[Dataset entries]
● ● ● ● ●

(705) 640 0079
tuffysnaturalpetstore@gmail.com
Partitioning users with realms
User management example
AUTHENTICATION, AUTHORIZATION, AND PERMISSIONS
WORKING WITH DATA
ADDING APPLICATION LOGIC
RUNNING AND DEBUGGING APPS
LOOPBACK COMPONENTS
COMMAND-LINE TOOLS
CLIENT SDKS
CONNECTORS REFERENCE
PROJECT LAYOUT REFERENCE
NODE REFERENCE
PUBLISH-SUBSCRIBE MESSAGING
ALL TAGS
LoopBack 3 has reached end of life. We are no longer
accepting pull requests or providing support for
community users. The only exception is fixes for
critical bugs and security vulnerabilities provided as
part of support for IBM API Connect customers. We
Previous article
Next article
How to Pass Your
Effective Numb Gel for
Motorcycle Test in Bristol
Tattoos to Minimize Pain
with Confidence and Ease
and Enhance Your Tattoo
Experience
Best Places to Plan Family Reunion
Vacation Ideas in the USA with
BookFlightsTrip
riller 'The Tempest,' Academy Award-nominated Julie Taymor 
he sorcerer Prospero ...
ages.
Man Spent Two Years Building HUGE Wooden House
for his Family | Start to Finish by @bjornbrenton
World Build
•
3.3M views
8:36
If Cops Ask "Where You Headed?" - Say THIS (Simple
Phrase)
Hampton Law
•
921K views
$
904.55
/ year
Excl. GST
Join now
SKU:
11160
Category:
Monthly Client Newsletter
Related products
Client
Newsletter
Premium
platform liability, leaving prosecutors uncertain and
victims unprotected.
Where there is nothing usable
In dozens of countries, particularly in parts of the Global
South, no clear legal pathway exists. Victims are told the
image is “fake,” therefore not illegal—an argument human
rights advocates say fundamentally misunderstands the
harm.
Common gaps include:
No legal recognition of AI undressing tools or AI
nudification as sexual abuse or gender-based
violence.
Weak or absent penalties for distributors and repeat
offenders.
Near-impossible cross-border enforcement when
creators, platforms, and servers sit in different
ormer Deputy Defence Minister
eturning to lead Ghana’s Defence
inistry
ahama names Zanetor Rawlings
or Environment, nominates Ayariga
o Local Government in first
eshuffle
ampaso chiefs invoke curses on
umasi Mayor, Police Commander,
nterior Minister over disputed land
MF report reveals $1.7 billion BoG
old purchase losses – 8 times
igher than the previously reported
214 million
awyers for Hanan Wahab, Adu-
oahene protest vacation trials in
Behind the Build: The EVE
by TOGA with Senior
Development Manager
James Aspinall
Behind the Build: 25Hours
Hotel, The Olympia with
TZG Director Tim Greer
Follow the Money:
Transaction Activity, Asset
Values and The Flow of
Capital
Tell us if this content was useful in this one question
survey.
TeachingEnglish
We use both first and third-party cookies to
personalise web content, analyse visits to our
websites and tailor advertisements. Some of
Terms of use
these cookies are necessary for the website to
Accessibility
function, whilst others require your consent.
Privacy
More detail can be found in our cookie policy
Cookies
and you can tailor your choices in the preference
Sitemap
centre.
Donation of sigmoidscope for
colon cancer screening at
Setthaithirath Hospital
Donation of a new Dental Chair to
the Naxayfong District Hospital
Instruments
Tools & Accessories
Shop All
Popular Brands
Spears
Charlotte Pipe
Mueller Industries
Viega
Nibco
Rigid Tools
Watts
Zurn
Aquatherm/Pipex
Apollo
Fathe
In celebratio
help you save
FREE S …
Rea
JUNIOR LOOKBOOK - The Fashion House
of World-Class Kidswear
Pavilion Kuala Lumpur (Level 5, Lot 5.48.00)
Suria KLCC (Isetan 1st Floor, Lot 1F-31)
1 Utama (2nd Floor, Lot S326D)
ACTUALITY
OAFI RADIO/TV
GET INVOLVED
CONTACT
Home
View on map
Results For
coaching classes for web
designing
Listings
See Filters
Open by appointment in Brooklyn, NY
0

● ● ● ● ●

To do: Please rewrite the listing, changing "Popular Brands" to "Top Brands" wherever it occurs and leaving everything else as it is.

Written answer:
(705) 640 0079
tuffysnaturalpetstore@gmail.com
Partitioning users with realms
User management example
AUTHENTICATION, AUTHORIZATION, AND PERMISSIONS
WORKING WITH DATA
ADDING APPLICATION LOGIC
RUNNING AND DEBUGGING APPS
LOOPBACK COMPONENTS
COMMAND-LINE TOOLS
CLIENT SDKS
CONNECTORS REFERENCE
PROJECT LAYOUT REFERENCE
NODE REFERENCE
PUBLISH-SUBSCRIBE MESSAGING
ALL TAGS
LoopBack 3 has reached end of life. We are no longer
accepting pull requests or providing support for
community users. The only exception is fixes for
critical bugs and security vulnerabilities provided as
part of support for IBM API Connect customers. We
Previous article
Next article
How to Pass Your
Effective Numb Gel for
Motorcycle Test in Bristol
Tattoos to Minimize Pain
with Confidence and Ease
and Enhance Your Tattoo
Experience
Best Places to Plan Family Reunion
Vacation Ideas in the USA with
BookFlightsTrip
riller 'The Tempest,' Academy Award-nominated Julie Taymor 
he sorcerer Prospero ...
ages.
Man Spent Two Years Building HUGE Wooden House
for his Family | Start to Finish by @bjornbrenton
World Build
•
3.3M views
8:36
If Cops Ask "Where You Headed?" - Say THIS (Simple
Phrase)
Hampton Law
•
921K views
$
904.55
/ year
Excl. GST
Join now
SKU:
11160
Category:
Monthly Client Newsletter
Related products
Client
Newsletter
Premium
platform liability, leaving prosecutors uncertain and
victims unprotected.
Where there is nothing usable
In dozens of countries, particularly in parts of the Global
South, no clear legal pathway exists. Victims are told the
image is “fake,” therefore not illegal—an argument human
rights advocates say fundamentally misunderstands the
harm.
Common gaps include:
No legal recognition of AI undressing tools or AI
nudification as sexual abuse or gender-based
violence.
Weak or absent penalties for distributors and repeat
offenders.
Near-impossible cross-border enforcement when
creators, platforms, and servers sit in different
ormer Deputy Defence Minister
eturning to lead Ghana’s Defence
inistry
ahama names Zanetor Rawlings
or Environment, nominates Ayariga
o Local Government in first
eshuffle
ampaso chiefs invoke curses on
umasi Mayor, Police Commander,
nterior Minister over disputed land
MF report reveals $1.7 billion BoG
old purchase losses – 8 times
igher than the previously reported
214 million
awyers for Hanan Wahab, Adu-
oahene protest vacation trials in
Behind the Build: The EVE
by TOGA with Senior
Development Manager
James Aspinall
Behind the Build: 25Hours
Hotel, The Olympia with
TZG Director Tim Greer
Follow the Money:
Transaction Activity, Asset
Values and The Flow of
Capital
Tell us if this content was useful in this one question
survey.
TeachingEnglish
We use both first and third-party cookies to
personalise web content, analyse visits to our
websites and tailor advertisements. Some of
Terms of use
these cookies are necessary for the website to
Accessibility
function, whilst others require your consent.
Privacy
More detail can be found in our cookie policy
Cookies
and you can tailor your choices in the preference
Sitemap
centre.
Donation of sigmoidscope for
colon cancer screening at
Setthaithirath Hospital
Donation of a new Dental Chair to
the Naxayfong District Hospital
Instruments
Tools & Accessories
Shop All
Top Brands
Spears
Charlotte Pipe
Mueller Industries
Viega
Nibco
Rigid Tools
Watts
Zurn
Aquatherm/Pipex
Apollo
Fathe
In celebratio
help you save
FREE S …
Rea
JUNIOR LOOKBOOK - The Fashion House
of World-Class Kidswear
Pavilion Kuala Lumpur (Level 5, Lot 5.48.00)
Suria KLCC (Isetan 1st Floor, Lot 1F-31)
1 Utama (2nd Floor, Lot S326D)
ACTUALITY
OAFI RADIO/TV
GET INVOLVED
CONTACT
Home
View on map
Results For
coaching classes for web
designing
Listings
See Filters
Open by appointment in Brooklyn, NY
0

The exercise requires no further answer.